Electroassisted Assembly of Alkylphosphonic Acids Monolayers on Nitinol

Wednesday, October 14, 2015: 14:20
Remington B (Hyatt Regency)
S. Devillers, A. Vanhooland, T. Issakova, J. Delhalle (University of Namur - CES Laboratory), and Z. Mekhalif (University of Namur - CES Laboratory)
Nitinol alloys have been widely studied as biomaterials for medical implants since they have very interesting mechanical properties, such as shape memory effect and superelasticity as well as a relatively good biocompatibility 1. The biocompatibility of Nitinol implants obviously depends on their surface properties, their corrosion resistance but also on the release of Ni ions after implantation, this chemical element being known to be allergenic and toxic, though essential for the human body. This problematic being of crucial importance for Nitinol biomedical applications, numerous works have been published on the study of Ni release from Nitinol 2-4 and its corrosion resistance compared to other commonly used alloys 5-11. Among the numerous ways explored to tune Nitinol surface properties and improve its corrosion resistance, the formation of alkylphosphonic acids self-assembled monolayers (SAMs) is versatile and attractive approach.

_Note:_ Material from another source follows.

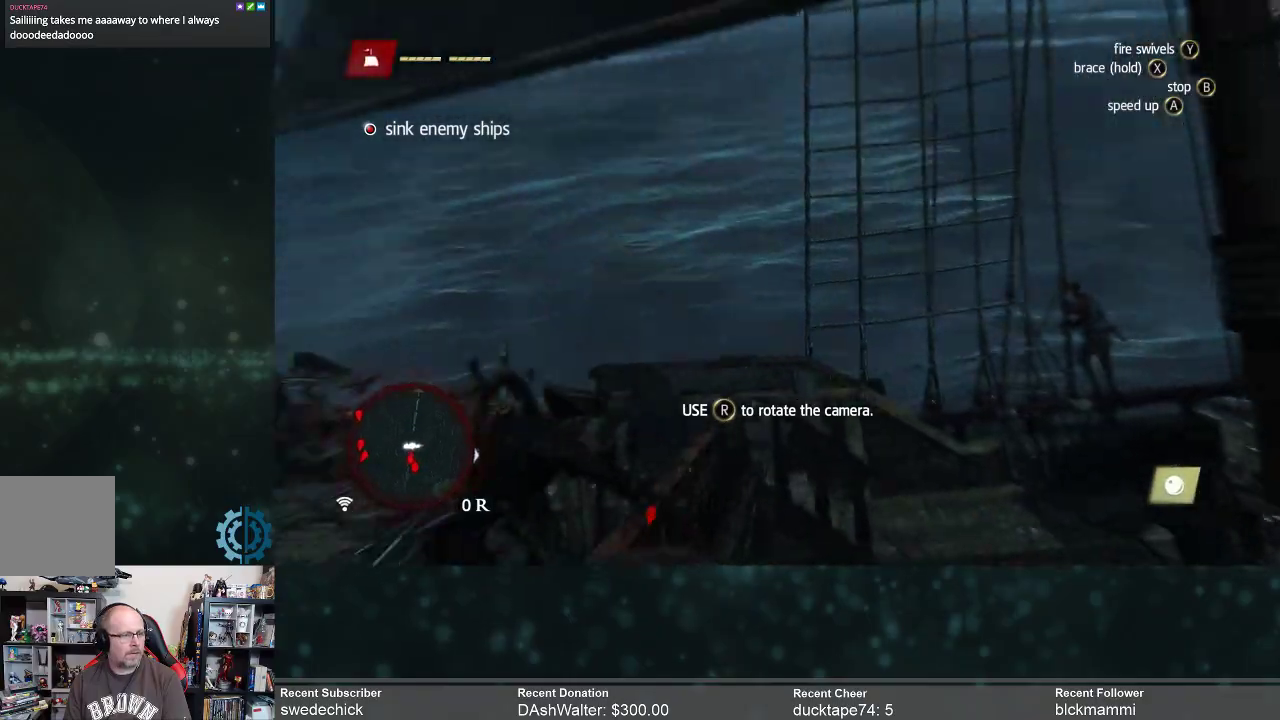
{"buttons": [], "left_stick": "left", "right_stick": "up", "events": [[133, "right_stick", "center"], [300, "right_stick", "up"]]}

SAMs are typically formed using a passive adsorption method by exposing the surface either to a surfactant solution or its vapors for relatively long periods of time. Recently, electroassisted adsorption of surfactant molecules started to be investigated. With this approach, high-quality organothiol SAMs have been generated in much shorter periods of time on gold 12-14 as well as on oxidizable metals and alloys such as nickel 15, carbon steel 16 and copper 17,18. More recently, Metoki et al. have investigated the electroassisted formation of organophosphonic SAMs on titanium alloy surfaces 19. They showed that this grafting method significantly reduces the time formation of the SAMs. This is attributed to the combined effects of oriented amphiphiles in the vicinity of the electrode, increased surface energy and underpotential oxide structure.

In the present work, we investigate and compare the passive (adsorption) and active (electroassisted) grafting of alkylphosphonic acids SAMs on mechanically polished Nitinol surfaces. The effects of the applied potential and modification time on the monolayers and their properties are assessed by X-ray photoelectron spectroscopy, polarization modulation infrared reflection absorption spectroscopy, contact angle measurements, cyclic voltammetry and polarization curves measurements. It is shown that electroassisted method leads to a strong increase of the grafting kinetics compared to the passive method while preserving a low Ni surface concentration which is a key parameter for biomedical applications of Nitinol. Increasing the applied potential appears to improve the quality of the obtained SAMs while time has little influence, especially for grafting at low potential values.